Laode menegaskan, kasus ini sangat tergantung pada keterbukaan dan kesungguhan TNI.
"Khusus untuk kasus ini, kami mengharapkan dukungan penuh Presiden Joko Widodo dan Menko Polhukam. Karena kasusnya sebenarnya tidak susah kalau ada kemauan dari TNI dan BPK," tutur Laode.
Juru Bicara KPK Febri Diansyah menambahkan, dukungan dari Menko Polhukam sangat diperlukan dalam penanganan kasus ini karena secara organisasi TNI berada di bawah koordinasi Menko Polhukam.
"Mungkin Menko Polhukam juga bisa berkontribusi membantu karena ada wilayah koordinasi yang bersangkutan di bawah Kemenko Polhukam terkait pengadaan heli AW-101," kata Febri, Selasa malam.
Kasus kedua adalah kasus korupsi di perusahaan Pertamina Energy Service Pte Ltd ( PES).
Kasus ini juga dikenal sebagai kasus mafia migas.
"Sejak awal kan Presiden Jokowi sudah concern sekali untuk memerangi mafia migas tersebut dan KPK sudah melakukan penyelidikan," kata Febri.

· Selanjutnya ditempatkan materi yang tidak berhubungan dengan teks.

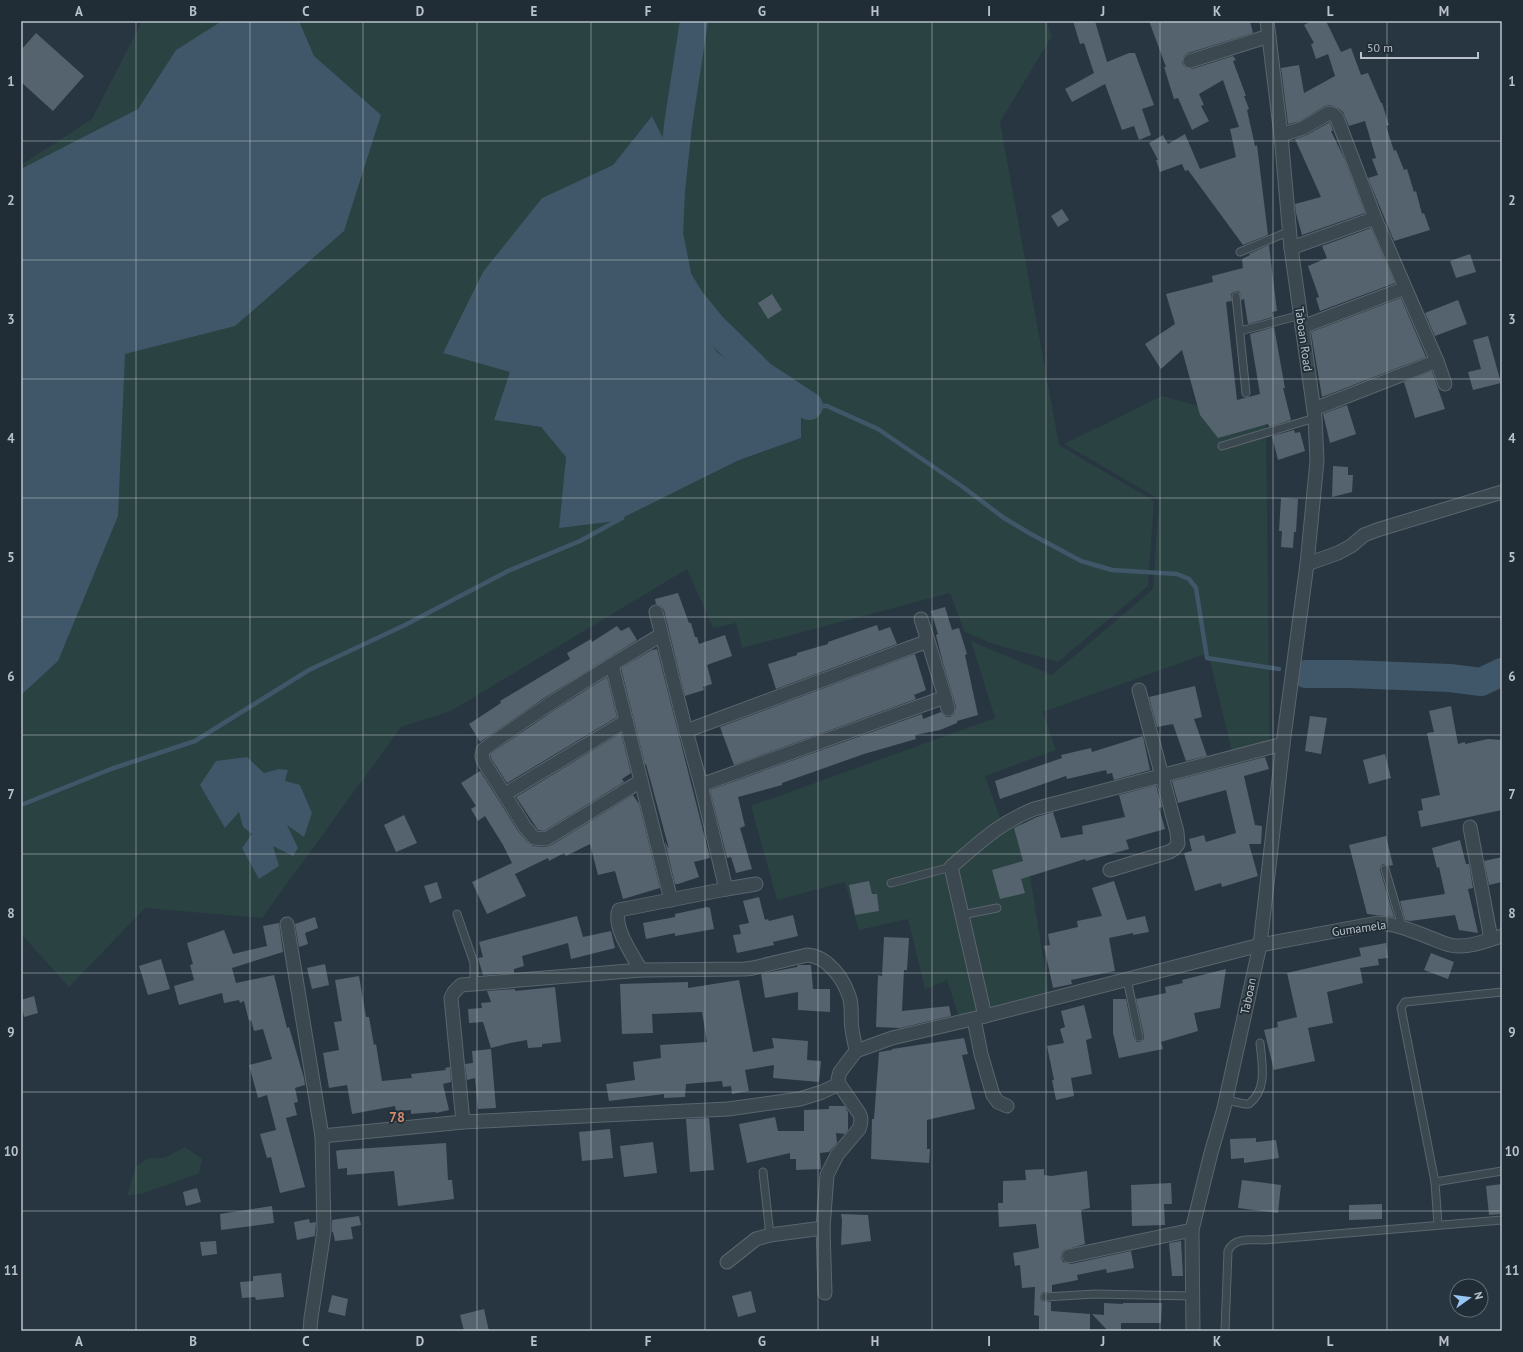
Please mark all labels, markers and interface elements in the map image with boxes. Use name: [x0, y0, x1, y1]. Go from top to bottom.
text: A: [75, 3, 83, 20]
text: B: [189, 3, 197, 20]
text: C: [302, 3, 310, 20]
text: D: [416, 3, 424, 20]
text: E: [531, 3, 538, 20]
text: F: [645, 3, 652, 20]
text: G: [758, 3, 766, 20]
text: H: [871, 3, 879, 20]
text: I: [987, 3, 991, 20]
text: J: [1100, 3, 1105, 20]
text: K: [1213, 3, 1221, 20]
text: L: [1327, 3, 1334, 20]
text: M: [1439, 3, 1449, 20]
scale bar: [1361, 34, 1478, 60]
text: 50 m: [1367, 40, 1393, 55]
text: 1: [7, 73, 15, 90]
text: 1: [1508, 73, 1516, 90]
text: 2: [7, 192, 15, 209]
text: 2: [1508, 192, 1516, 209]
street label: Taboan Road: [1292, 306, 1316, 372]
text: 3: [7, 311, 15, 328]
text: 3: [1508, 311, 1516, 328]
text: 4: [7, 430, 15, 447]
text: 4: [1508, 430, 1516, 447]
text: 5: [7, 549, 15, 566]
text: 5: [1508, 549, 1516, 566]
text: 6: [7, 668, 15, 685]
text: 6: [1508, 668, 1516, 685]
text: 7: [7, 786, 15, 803]
text: 7: [1508, 786, 1516, 803]
text: 8: [7, 905, 15, 922]
text: 8: [1508, 905, 1516, 922]
street label: Gumamela: [1331, 917, 1387, 939]
street label: Taboan: [1237, 976, 1259, 1016]
text: 9: [7, 1024, 15, 1041]
text: 9: [1508, 1024, 1516, 1041]
district label: 78: [389, 1108, 405, 1126]
text: 10: [4, 1143, 18, 1160]
text: 10: [1505, 1143, 1519, 1160]
text: 11: [4, 1262, 18, 1279]
text: 11: [1505, 1262, 1519, 1279]
north arrow: [1449, 1278, 1489, 1318]
text: N: [1471, 1290, 1486, 1301]
text: A: [75, 1333, 83, 1350]
text: B: [189, 1333, 197, 1350]
text: C: [302, 1333, 310, 1350]
text: D: [416, 1333, 424, 1350]
text: E: [531, 1333, 538, 1350]
text: F: [645, 1333, 652, 1350]
text: G: [758, 1333, 766, 1350]
text: H: [871, 1333, 879, 1350]
text: I: [987, 1333, 991, 1350]
text: J: [1100, 1333, 1105, 1350]
text: K: [1213, 1333, 1221, 1350]
text: L: [1327, 1333, 1334, 1350]
text: M: [1439, 1333, 1449, 1350]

Dalam kasus ini, KPK sudah menjerat mantan Managing Director PES yang juga bekas Direktur Utama Pertamina Energy Trading Lte, Bambang Irianto sebagai tersangka.
Laode mengakui bahwa kasus ini tidak bisa dituntaskan dalam sekejap.
Alasannya, KPK membutuhkan koordinasi lintas negara dan kerja sama internasional yang kuat.
Menurut Laode, kasus ini melibatkan beberapa negara, yakni Thailand, Uni Emirat Arab, Singapura, dan British Virgin Island.
Sayangnya hanya dua negara yang mau membantu, sedangkan dua negara lain tidak kooperatif.
"Kesulitan lain karena kasus ini melibatkan sejumlah ‘perusahaan cangkang’ di beberapa negara ‘save heaven’, seperti British Virgin Island, " ujar Laode.
Dengan demikian, KPK berharap semua pihak dapat mendukung penanganan perkara tersebut.